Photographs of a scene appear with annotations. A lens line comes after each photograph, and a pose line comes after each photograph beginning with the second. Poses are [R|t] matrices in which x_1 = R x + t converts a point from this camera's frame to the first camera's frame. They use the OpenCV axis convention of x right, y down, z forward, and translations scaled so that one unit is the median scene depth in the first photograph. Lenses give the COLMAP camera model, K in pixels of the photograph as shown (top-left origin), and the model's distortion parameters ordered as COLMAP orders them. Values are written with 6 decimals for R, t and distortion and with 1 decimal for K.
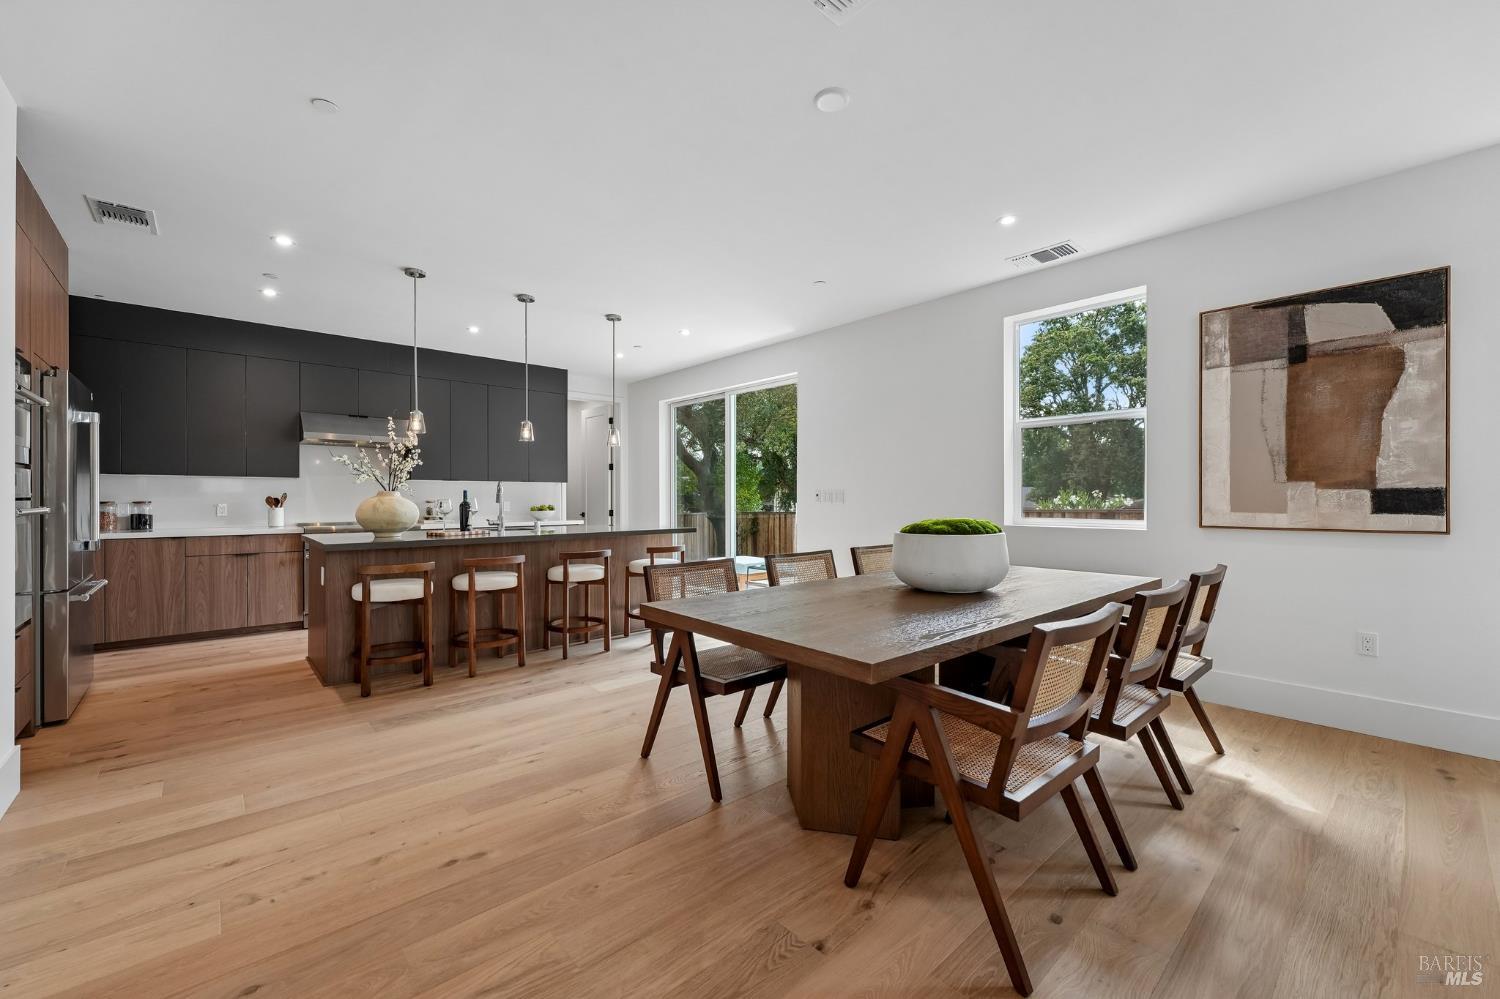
lens RADIAL K [[598.7, 0, 745.4], [0, 598.7, 497.8], [0, 0, 1]] dist [0.000175, -0.000326]
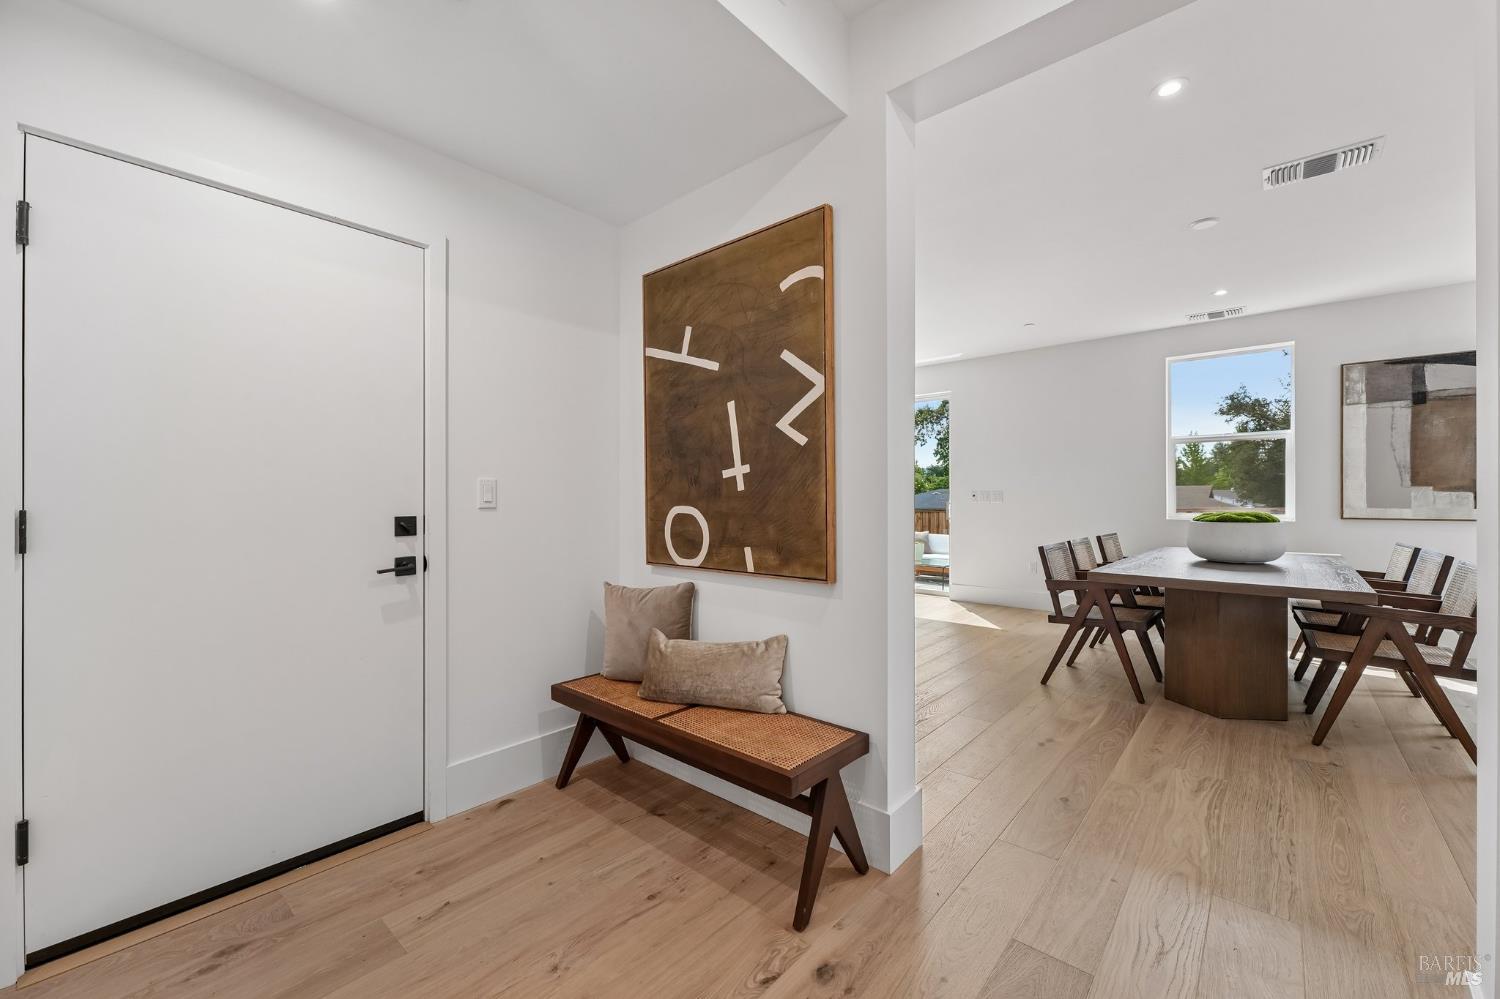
lens RADIAL K [[598.7, 0, 745.4], [0, 598.7, 497.8], [0, 0, 1]] dist [0.000175, -0.000326]
pose [[0.992691, 0.001080, 0.120679, -0.846668], [-0.000904, 0.999998, -0.001507, 0.003821], [-0.120681, 0.001387, 0.992690, -0.227901]]
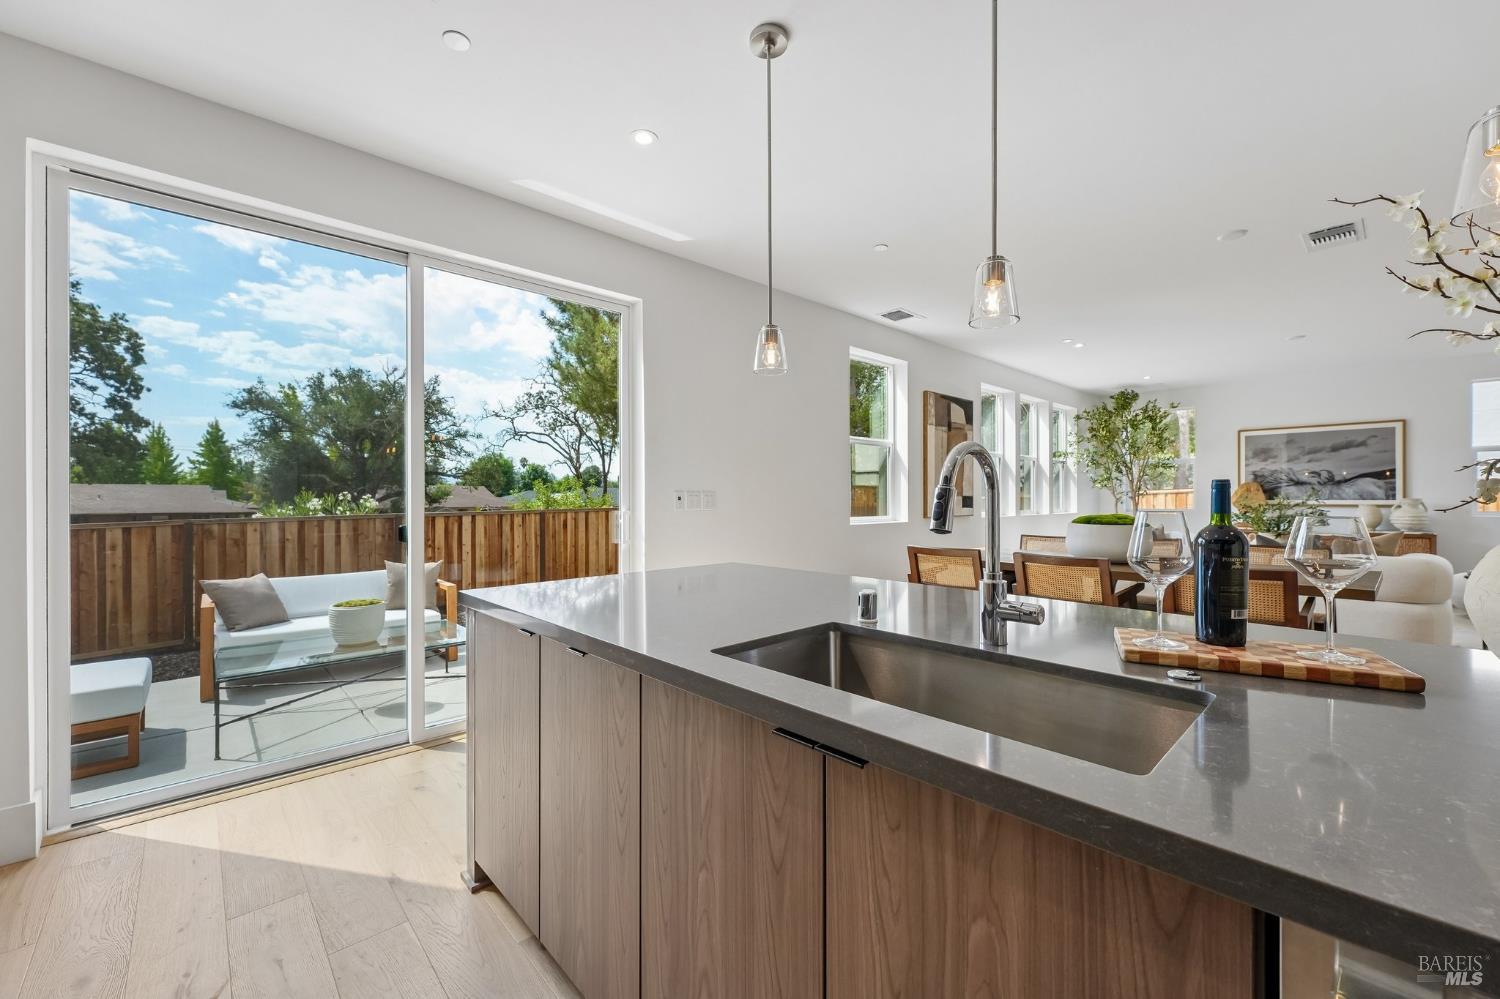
lens RADIAL K [[598.7, 0, 745.4], [0, 598.7, 497.8], [0, 0, 1]] dist [0.000175, -0.000326]
pose [[-0.029445, 0.003041, 0.999562, -0.984497], [0.002809, 0.999992, -0.002959, -0.003796], [-0.999562, 0.002721, -0.029453, 1.696586]]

________________________________________

▸ **Task to complete**: Each entry above must be repeated word for word, minus its images.

▸ **Task solution**:
Photographs of a scene appear with annotations. A lens line comes after each photograph, and a pose line comes after each photograph beginning with the second. Poses are [R|t] matrices in which x_1 = R x + t converts a point from this camera's frame to the first camera's frame. They use the OpenCV axis convention of x right, y down, z forward, and translations scaled so that one unit is the median scene depth in the first photograph. Lenses give the COLMAP camera model, K in pixels of the photograph as shown (top-left origin), and the model's distortion parameters ordered as COLMAP orders them. Values are written with 6 decimals for R, t and distortion and with 1 decimal for K.
lens RADIAL K [[598.7, 0, 745.4], [0, 598.7, 497.8], [0, 0, 1]] dist [0.000175, -0.000326]
lens RADIAL K [[598.7, 0, 745.4], [0, 598.7, 497.8], [0, 0, 1]] dist [0.000175, -0.000326]
pose [[0.992691, 0.001080, 0.120679, -0.846668], [-0.000904, 0.999998, -0.001507, 0.003821], [-0.120681, 0.001387, 0.992690, -0.227901]]
lens RADIAL K [[598.7, 0, 745.4], [0, 598.7, 497.8], [0, 0, 1]] dist [0.000175, -0.000326]
pose [[-0.029445, 0.003041, 0.999562, -0.984497], [0.002809, 0.999992, -0.002959, -0.003796], [-0.999562, 0.002721, -0.029453, 1.696586]]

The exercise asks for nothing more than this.